Sin embargo, a la ilusión por la caída del totalitarismo comunista, que propició también el restablecimiento de la libertad para la Iglesia en los países del centro y este europeo, siguió el desencanto del postcomunismo, como se resaltó en el II Sínodo especial de obispos para Europa celebrado en octubre de 1999 en el Vaticano.
Juan Pablo II vio este desencanto durante su viaje a Ucrania (2001), donde en diez años de independencia han abandonado el país dos millones de ucranianos, a la búsqueda de un mundo mejor en Occidente.
En estos años, Juan Pablo II no se cansó de denunciar los "cantos de sirena" del capitalismo agresivo, consumista y hedonista y mostró su preocupación por la progresiva descristianización del continente europeo.
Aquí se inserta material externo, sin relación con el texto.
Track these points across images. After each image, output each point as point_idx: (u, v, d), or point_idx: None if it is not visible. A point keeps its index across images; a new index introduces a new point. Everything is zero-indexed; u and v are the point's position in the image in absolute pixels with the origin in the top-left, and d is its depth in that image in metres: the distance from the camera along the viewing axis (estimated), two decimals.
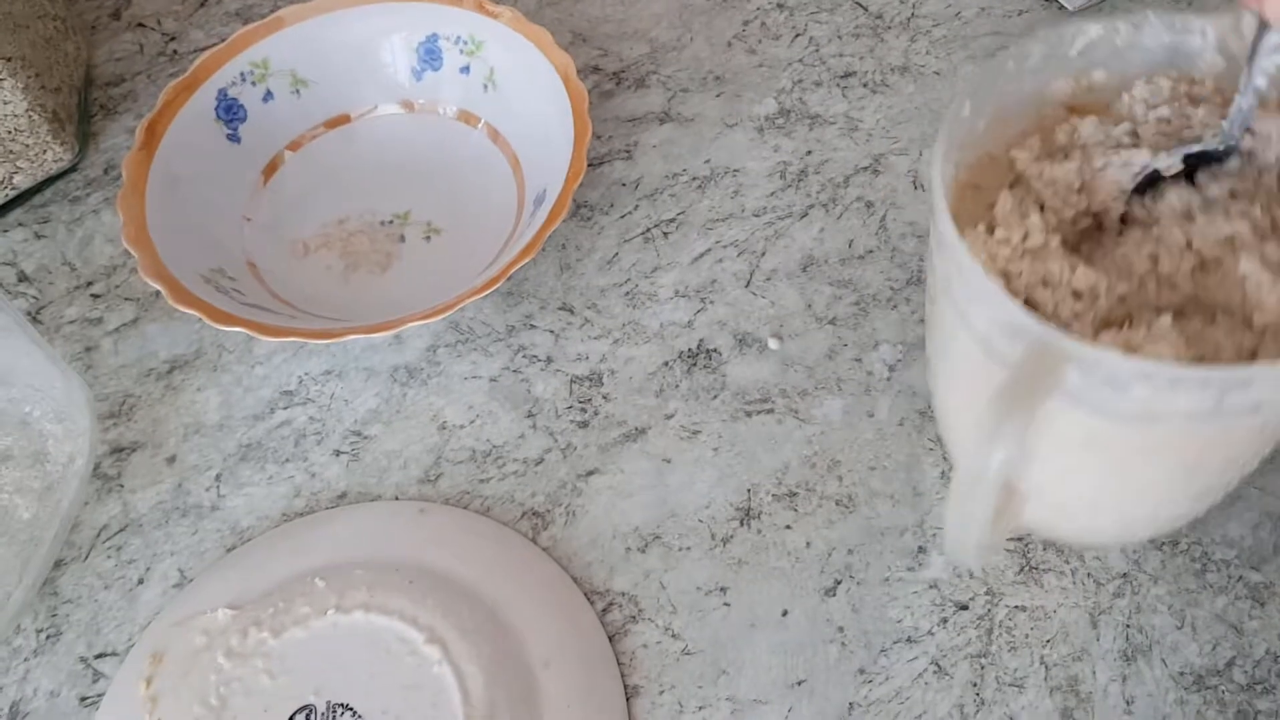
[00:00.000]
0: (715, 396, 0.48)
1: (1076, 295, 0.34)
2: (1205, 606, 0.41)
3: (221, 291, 0.46)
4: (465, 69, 0.54)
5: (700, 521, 0.44)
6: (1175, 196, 0.36)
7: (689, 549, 0.44)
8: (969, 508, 0.32)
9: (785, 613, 0.42)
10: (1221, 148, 0.35)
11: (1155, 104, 0.37)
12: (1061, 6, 0.59)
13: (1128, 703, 0.40)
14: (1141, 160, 0.36)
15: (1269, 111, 0.35)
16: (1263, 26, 0.33)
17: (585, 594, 0.42)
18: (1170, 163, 0.36)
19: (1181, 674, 0.40)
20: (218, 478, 0.46)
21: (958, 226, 0.33)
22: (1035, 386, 0.30)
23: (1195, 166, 0.36)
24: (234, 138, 0.52)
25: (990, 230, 0.36)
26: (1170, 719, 0.39)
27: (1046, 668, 0.41)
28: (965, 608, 0.42)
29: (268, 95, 0.53)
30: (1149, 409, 0.30)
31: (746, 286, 0.51)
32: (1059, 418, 0.31)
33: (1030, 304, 0.34)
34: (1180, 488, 0.35)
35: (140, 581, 0.44)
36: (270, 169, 0.53)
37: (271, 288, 0.49)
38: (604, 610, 0.42)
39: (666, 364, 0.49)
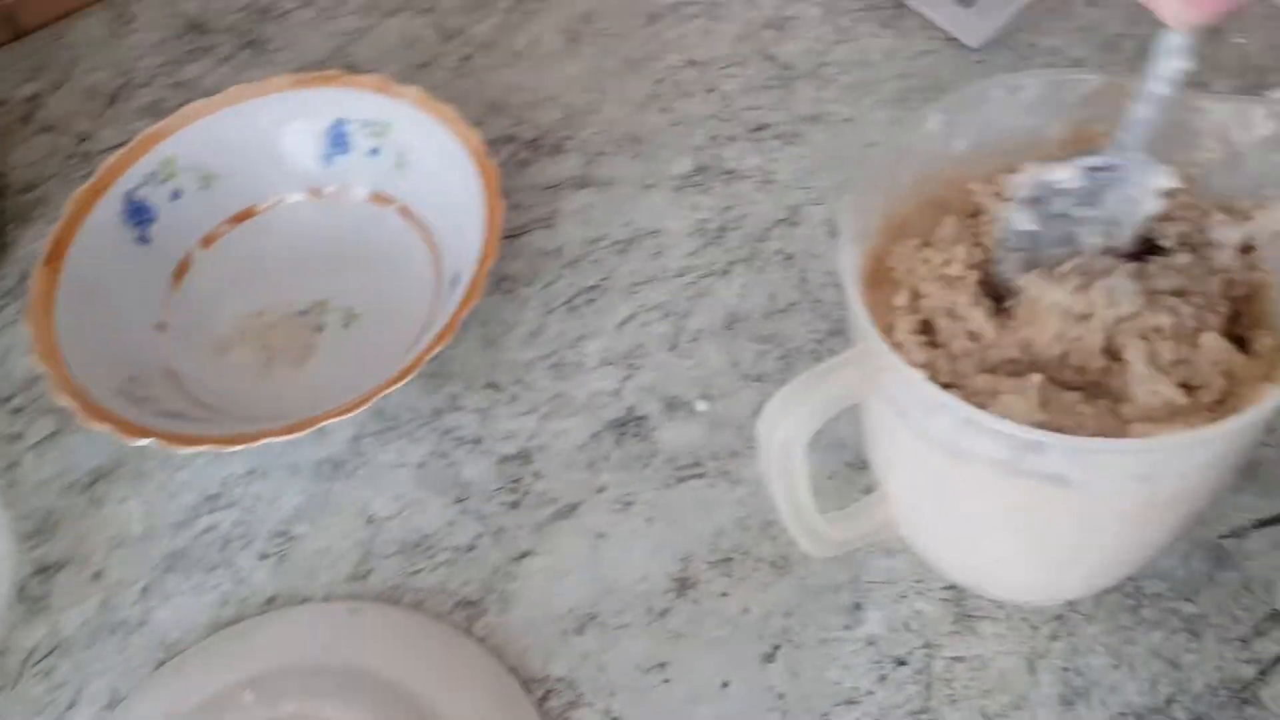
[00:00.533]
0: (646, 465, 0.48)
1: (971, 336, 0.35)
2: (1141, 643, 0.41)
3: (135, 402, 0.45)
4: (375, 151, 0.54)
5: (637, 596, 0.44)
6: (1113, 281, 0.35)
7: (626, 625, 0.43)
8: (770, 485, 0.35)
9: (725, 684, 0.42)
10: (1120, 160, 0.34)
11: None
12: (964, 46, 0.59)
13: None
14: (1032, 173, 0.35)
15: (1231, 217, 0.35)
16: (1160, 29, 0.32)
17: (522, 682, 0.42)
18: (1068, 175, 0.35)
19: (1123, 715, 0.40)
20: (144, 590, 0.46)
21: (908, 236, 0.35)
22: (839, 381, 0.32)
23: (1147, 253, 0.36)
24: (143, 239, 0.51)
25: (924, 246, 0.36)
26: None
27: (987, 719, 0.40)
28: (903, 663, 0.42)
29: (176, 193, 0.53)
30: (955, 443, 0.32)
31: (672, 349, 0.51)
32: (896, 432, 0.34)
33: (929, 327, 0.35)
34: (1024, 546, 0.36)
35: (71, 705, 0.43)
36: (181, 269, 0.52)
37: (190, 391, 0.48)
38: (542, 698, 0.42)
39: (596, 435, 0.49)
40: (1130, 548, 0.35)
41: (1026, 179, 0.35)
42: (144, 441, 0.43)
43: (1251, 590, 0.42)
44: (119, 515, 0.48)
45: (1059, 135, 0.38)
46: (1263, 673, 0.41)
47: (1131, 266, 0.34)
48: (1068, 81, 0.37)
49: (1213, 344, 0.33)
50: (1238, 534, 0.44)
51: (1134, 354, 0.32)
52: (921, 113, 0.36)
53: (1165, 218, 0.36)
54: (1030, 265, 0.35)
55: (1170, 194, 0.35)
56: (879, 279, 0.37)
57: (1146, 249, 0.36)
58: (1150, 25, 0.33)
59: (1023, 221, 0.35)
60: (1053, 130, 0.38)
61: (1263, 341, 0.34)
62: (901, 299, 0.36)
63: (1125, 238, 0.35)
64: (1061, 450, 0.30)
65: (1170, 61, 0.32)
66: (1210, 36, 0.57)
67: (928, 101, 0.37)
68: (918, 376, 0.31)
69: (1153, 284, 0.34)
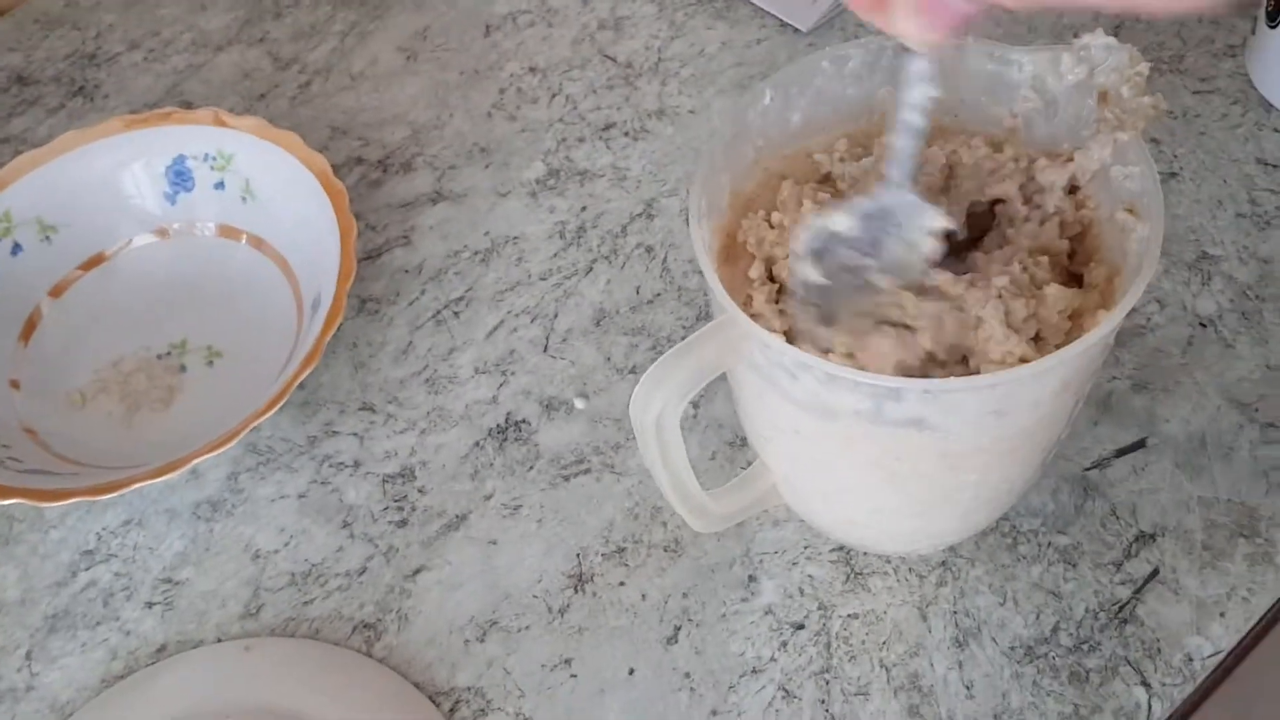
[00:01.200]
0: (531, 467, 0.48)
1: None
2: (1022, 579, 0.43)
3: None
4: (219, 184, 0.53)
5: (535, 597, 0.44)
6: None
7: (528, 628, 0.43)
8: (649, 463, 0.35)
9: (631, 671, 0.42)
10: (892, 202, 0.34)
11: None
12: (796, 30, 0.61)
13: (968, 688, 0.41)
14: (819, 225, 0.35)
15: (1053, 162, 0.37)
16: (904, 53, 0.32)
17: (430, 696, 0.42)
18: (847, 223, 0.34)
19: (1012, 649, 0.42)
20: (28, 656, 0.44)
21: (756, 210, 0.37)
22: (702, 354, 0.33)
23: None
24: None
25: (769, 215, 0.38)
26: (1009, 694, 0.41)
27: (887, 670, 0.42)
28: (801, 626, 0.43)
29: (15, 248, 0.51)
30: (820, 401, 0.33)
31: (545, 351, 0.51)
32: (765, 399, 0.35)
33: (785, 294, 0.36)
34: (897, 495, 0.37)
35: None
36: (29, 326, 0.50)
37: (52, 449, 0.47)
38: (452, 709, 0.42)
39: (478, 444, 0.49)
40: (997, 483, 0.37)
41: (807, 232, 0.35)
42: (10, 501, 0.41)
43: (1118, 516, 0.44)
44: None
45: (887, 99, 0.39)
46: (1137, 591, 0.43)
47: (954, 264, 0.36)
48: (888, 47, 0.38)
49: (1055, 293, 0.35)
50: (1100, 465, 0.46)
51: (990, 313, 0.33)
52: (757, 89, 0.37)
53: (995, 172, 0.38)
54: (827, 318, 0.35)
55: (943, 234, 0.34)
56: (733, 254, 0.38)
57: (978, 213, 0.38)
58: None
59: (812, 275, 0.35)
60: (882, 95, 0.39)
61: (1095, 273, 0.36)
62: (756, 270, 0.37)
63: (913, 276, 0.35)
64: (918, 394, 0.31)
65: (919, 89, 0.32)
66: None
67: None
68: (777, 341, 0.32)
69: (990, 259, 0.36)
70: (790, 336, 0.34)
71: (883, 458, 0.34)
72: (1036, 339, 0.34)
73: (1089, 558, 0.43)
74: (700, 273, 0.53)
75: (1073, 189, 0.37)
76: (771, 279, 0.37)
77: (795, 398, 0.33)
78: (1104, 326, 0.31)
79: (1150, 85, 0.36)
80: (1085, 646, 0.42)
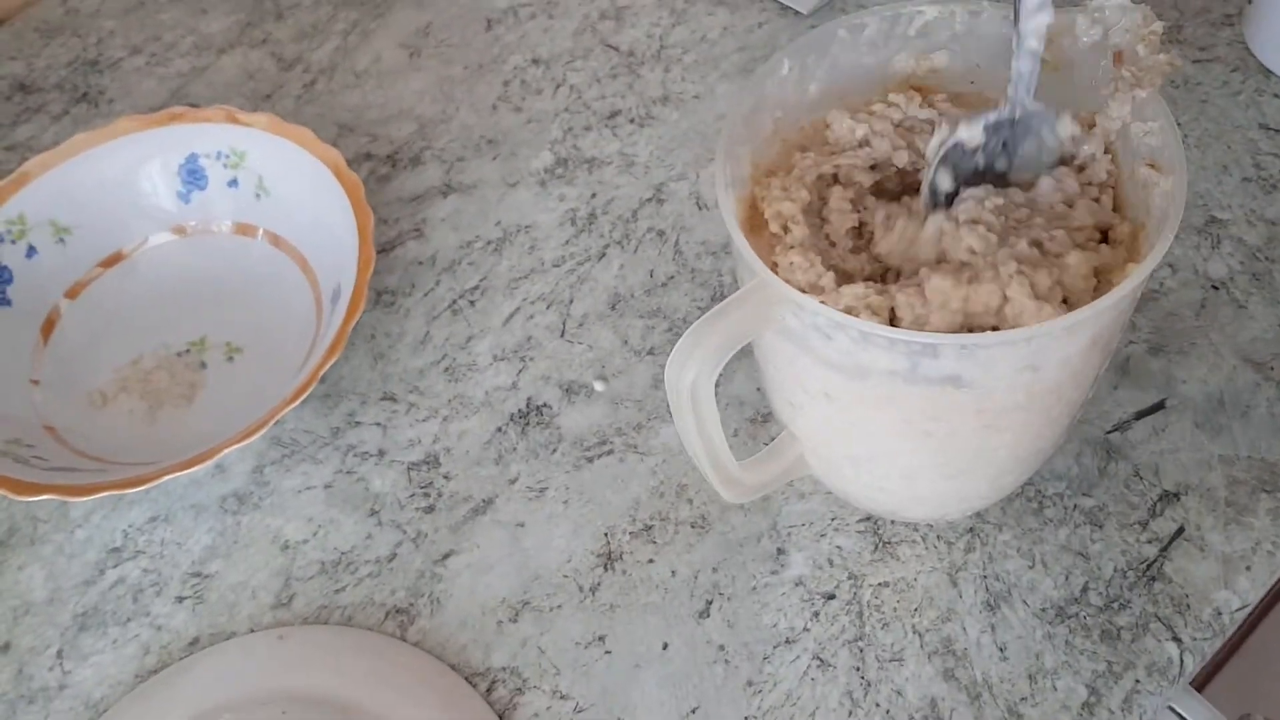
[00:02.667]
0: (554, 450, 0.48)
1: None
2: (1050, 541, 0.44)
3: (21, 462, 0.43)
4: (233, 182, 0.53)
5: (565, 577, 0.44)
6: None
7: (560, 607, 0.44)
8: (682, 432, 0.35)
9: (665, 645, 0.42)
10: (1014, 115, 0.36)
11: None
12: (797, 12, 0.61)
13: (1001, 649, 0.41)
14: (941, 136, 0.37)
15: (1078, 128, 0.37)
16: None
17: (466, 678, 0.42)
18: (972, 133, 0.37)
19: (1043, 610, 0.42)
20: (59, 655, 0.44)
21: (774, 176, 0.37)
22: (736, 318, 0.33)
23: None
24: (2, 302, 0.50)
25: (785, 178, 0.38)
26: (1043, 655, 0.41)
27: (920, 635, 0.42)
28: (832, 597, 0.43)
29: (30, 250, 0.51)
30: (854, 361, 0.33)
31: (562, 336, 0.51)
32: (796, 364, 0.35)
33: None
34: (930, 456, 0.37)
35: None
36: (48, 325, 0.50)
37: (75, 446, 0.46)
38: (488, 689, 0.42)
39: (500, 430, 0.49)
40: (1029, 442, 0.37)
41: (936, 142, 0.37)
42: (39, 498, 0.41)
43: (1141, 476, 0.45)
44: (19, 583, 0.46)
45: (903, 68, 0.40)
46: (1164, 549, 0.43)
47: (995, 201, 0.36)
48: (904, 14, 0.39)
49: (1076, 260, 0.35)
50: (1121, 427, 0.46)
51: (1016, 289, 0.33)
52: (775, 59, 0.38)
53: None
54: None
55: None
56: (757, 224, 0.38)
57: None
58: None
59: (945, 182, 0.37)
60: (898, 63, 0.39)
61: (1120, 229, 0.36)
62: (777, 232, 0.37)
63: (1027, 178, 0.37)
64: (954, 350, 0.32)
65: (1037, 17, 0.35)
66: None
67: None
68: (812, 301, 0.32)
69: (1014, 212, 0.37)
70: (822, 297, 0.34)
71: (917, 418, 0.34)
72: (1065, 303, 0.35)
73: (1115, 519, 0.44)
74: (713, 254, 0.53)
75: (1107, 149, 0.37)
76: (790, 242, 0.37)
77: (828, 359, 0.33)
78: (1134, 278, 0.32)
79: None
80: (1115, 605, 0.42)
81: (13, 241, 0.51)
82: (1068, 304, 0.34)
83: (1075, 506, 0.44)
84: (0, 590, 0.45)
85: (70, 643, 0.44)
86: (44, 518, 0.47)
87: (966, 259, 0.35)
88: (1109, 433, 0.46)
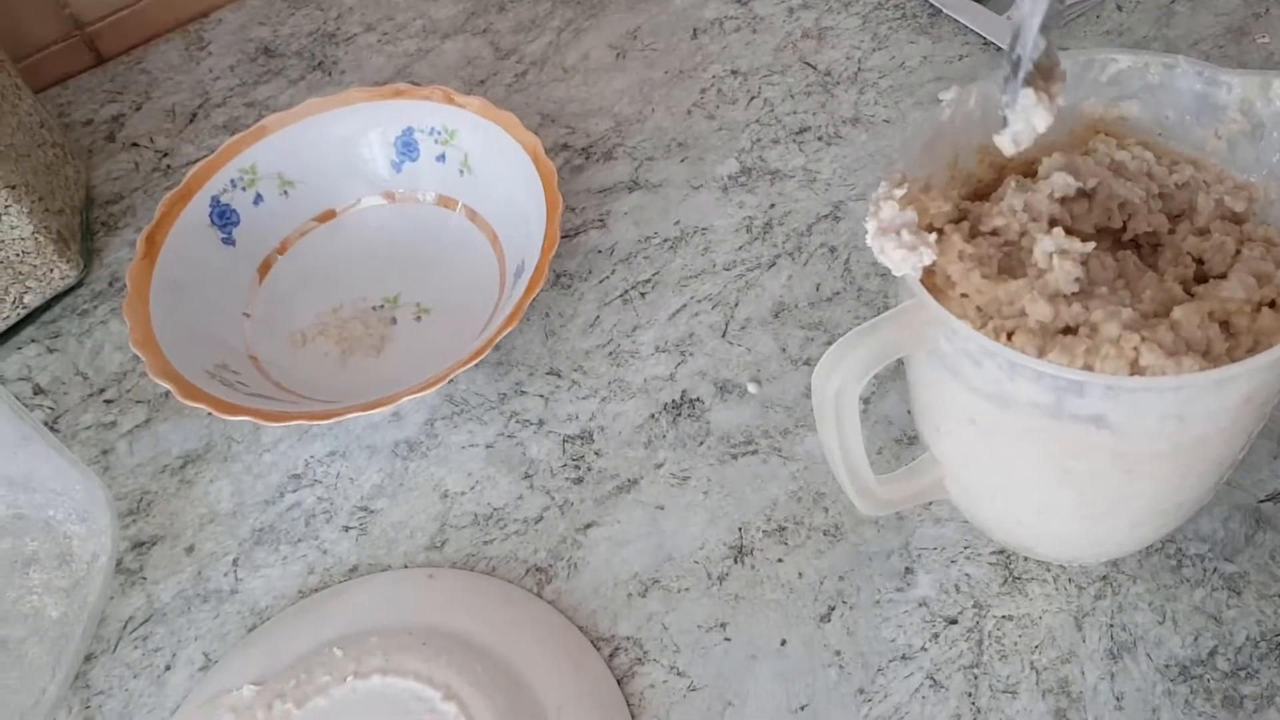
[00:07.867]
0: (701, 443, 0.50)
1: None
2: (1184, 600, 0.43)
3: (226, 385, 0.48)
4: (441, 157, 0.57)
5: (696, 563, 0.46)
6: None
7: (687, 589, 0.46)
8: (823, 437, 0.37)
9: (784, 642, 0.44)
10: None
11: None
12: (999, 49, 0.62)
13: (1118, 699, 0.41)
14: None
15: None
16: None
17: (592, 641, 0.44)
18: None
19: (1167, 666, 0.42)
20: (235, 562, 0.49)
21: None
22: (888, 334, 0.35)
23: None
24: (228, 241, 0.55)
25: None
26: (1160, 710, 0.41)
27: (1037, 672, 0.42)
28: (954, 622, 0.44)
29: (258, 198, 0.56)
30: (1000, 391, 0.34)
31: (723, 336, 0.54)
32: (945, 388, 0.36)
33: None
34: (1068, 495, 0.37)
35: (167, 668, 0.46)
36: (265, 266, 0.56)
37: (273, 378, 0.51)
38: (611, 655, 0.44)
39: (653, 416, 0.51)
40: (1169, 494, 0.37)
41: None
42: (238, 418, 0.46)
43: None
44: (209, 494, 0.51)
45: (1091, 112, 0.40)
46: None
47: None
48: (1097, 61, 0.39)
49: (1181, 315, 0.35)
50: (1275, 498, 0.45)
51: (1147, 354, 0.33)
52: (964, 90, 0.39)
53: (1187, 185, 0.39)
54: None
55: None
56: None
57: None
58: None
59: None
60: (1086, 107, 0.40)
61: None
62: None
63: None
64: (1101, 390, 0.32)
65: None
66: (1235, 37, 0.60)
67: None
68: (964, 326, 0.33)
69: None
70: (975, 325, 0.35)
71: (1058, 454, 0.35)
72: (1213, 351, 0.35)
73: (1255, 588, 0.43)
74: (881, 275, 0.55)
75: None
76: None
77: (976, 386, 0.35)
78: None
79: None
80: (1243, 673, 0.41)
81: (244, 189, 0.56)
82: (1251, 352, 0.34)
83: (1215, 570, 0.44)
84: (192, 498, 0.51)
85: (246, 554, 0.49)
86: (238, 438, 0.52)
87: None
88: (1262, 501, 0.45)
También condenó el recrudecimiento de los nacionalismos exacerbados en los Balcanes y durante la guerra de Kosovo y de Bosnia-Herzegovina se mostró a favor de la injerencia militar por motivos humanitarios para desarmar al agresor.
Además de la caída del Muro de Berlín, en estos 25 años de pontificado, Juan Pablo II también fue testigo, entre otras, de las dos guerras del Golfo Pérsico. En la primera el Vaticano pasó de mantener una postura neutral, con llamadas al diálogo, a condenar las operaciones militares de los aliados contra el régimen de Bagdad.
A la segunda contra Irak -de 2003- se opuso con todas sus fuerzas. Toda la Curia vaticana se movilizó contra la guerra, que el Vaticano consideró ilegal.